Eat Static
Science of the Gods
[Planet Dog/Mammoth]
Rating: 7.2
It was a desperate situation. I had fallen asleep at 4:30am and it looked as if I
might be slipping into permanent hibernation. 10:00, 11:00, 12:00 passed... visions of
sugarplums dancing in my head... 1:00, 2:00, 3:00, and deep, deep within my
subconscious I began to realize that with every hour that I slept, I would fall
further and further into an irreversible narcoleptic bliss. I struggled for a way
to wake up. I could feel my hand wandering around my bed in the real world,
finally touching against something hard and plastic -- my salvation, my remote.

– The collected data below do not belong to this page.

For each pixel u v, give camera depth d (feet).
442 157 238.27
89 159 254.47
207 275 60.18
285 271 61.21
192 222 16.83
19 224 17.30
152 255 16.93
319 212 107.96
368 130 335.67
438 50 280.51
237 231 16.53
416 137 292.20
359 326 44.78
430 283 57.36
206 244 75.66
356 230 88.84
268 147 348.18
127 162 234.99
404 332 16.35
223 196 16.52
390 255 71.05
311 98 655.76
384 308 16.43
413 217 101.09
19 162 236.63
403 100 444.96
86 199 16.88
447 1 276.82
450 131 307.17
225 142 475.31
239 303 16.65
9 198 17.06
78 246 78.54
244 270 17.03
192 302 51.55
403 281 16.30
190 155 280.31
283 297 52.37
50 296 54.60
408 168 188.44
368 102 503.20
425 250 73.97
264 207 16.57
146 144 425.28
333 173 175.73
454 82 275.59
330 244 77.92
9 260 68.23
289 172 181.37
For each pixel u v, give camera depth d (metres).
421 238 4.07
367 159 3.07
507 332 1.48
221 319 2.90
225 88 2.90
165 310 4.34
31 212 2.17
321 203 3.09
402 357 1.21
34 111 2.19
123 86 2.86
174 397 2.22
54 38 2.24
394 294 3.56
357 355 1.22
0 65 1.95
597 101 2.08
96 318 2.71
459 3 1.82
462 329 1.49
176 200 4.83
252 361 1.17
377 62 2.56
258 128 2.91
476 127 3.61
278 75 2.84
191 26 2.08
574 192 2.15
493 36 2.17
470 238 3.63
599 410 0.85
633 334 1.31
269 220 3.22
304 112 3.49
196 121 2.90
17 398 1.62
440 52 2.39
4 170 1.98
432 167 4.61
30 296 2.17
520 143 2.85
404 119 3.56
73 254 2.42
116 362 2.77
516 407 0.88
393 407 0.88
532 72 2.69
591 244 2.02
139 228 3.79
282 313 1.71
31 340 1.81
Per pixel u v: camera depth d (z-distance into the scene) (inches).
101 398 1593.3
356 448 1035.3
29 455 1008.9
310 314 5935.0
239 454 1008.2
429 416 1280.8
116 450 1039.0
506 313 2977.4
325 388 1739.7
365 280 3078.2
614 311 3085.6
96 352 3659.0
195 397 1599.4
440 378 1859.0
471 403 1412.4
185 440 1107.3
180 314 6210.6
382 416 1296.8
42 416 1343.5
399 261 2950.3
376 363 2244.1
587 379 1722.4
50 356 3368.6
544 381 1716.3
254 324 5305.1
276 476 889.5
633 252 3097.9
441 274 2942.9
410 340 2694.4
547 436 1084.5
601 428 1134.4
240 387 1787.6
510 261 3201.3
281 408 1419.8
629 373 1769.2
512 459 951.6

I felt for the number one and far, far in the distance I could hear the changer
loading. I knew that this was the only way -- to plug Eat Static's Science Of The
Gods in at maximum volume. My finger wandered down to the "volume +" button and
held it down. I could hear the speakers hissing from behind Christopher Walken in
my dream. Then, my stereo erupted.
Opening with a series of evil bloops and distorted voices, then merging into the
goopy bass that is characteristic for the entire CD, Science Of The Gods
bitch-slapped me awake (like the bitch that I am). This is trad-skool techno,
kids; primarily consisting of thick beats with aggressive drum overlays and complex
tempo changes often building to overload crescendos, then dropping off to mutate
into whole new throbs. Heavy. Hardly any voice and very little of the more
organic elements that we've been seeing in most techno recently, like bongos
and tribal chants. Few samples. This is music that proudly comes from a machine.
It's not simple, nor is it necessarily easy, filled with saucy off-tempo breaks.
Violent mechanical chaos stuffed into order by Merv and Joie. Science is
significantly harder and more focused than Eat Static's earlier stuff, and word is
they're doing the music for the game "Conquest Earth." Let's keep an eye on 'em.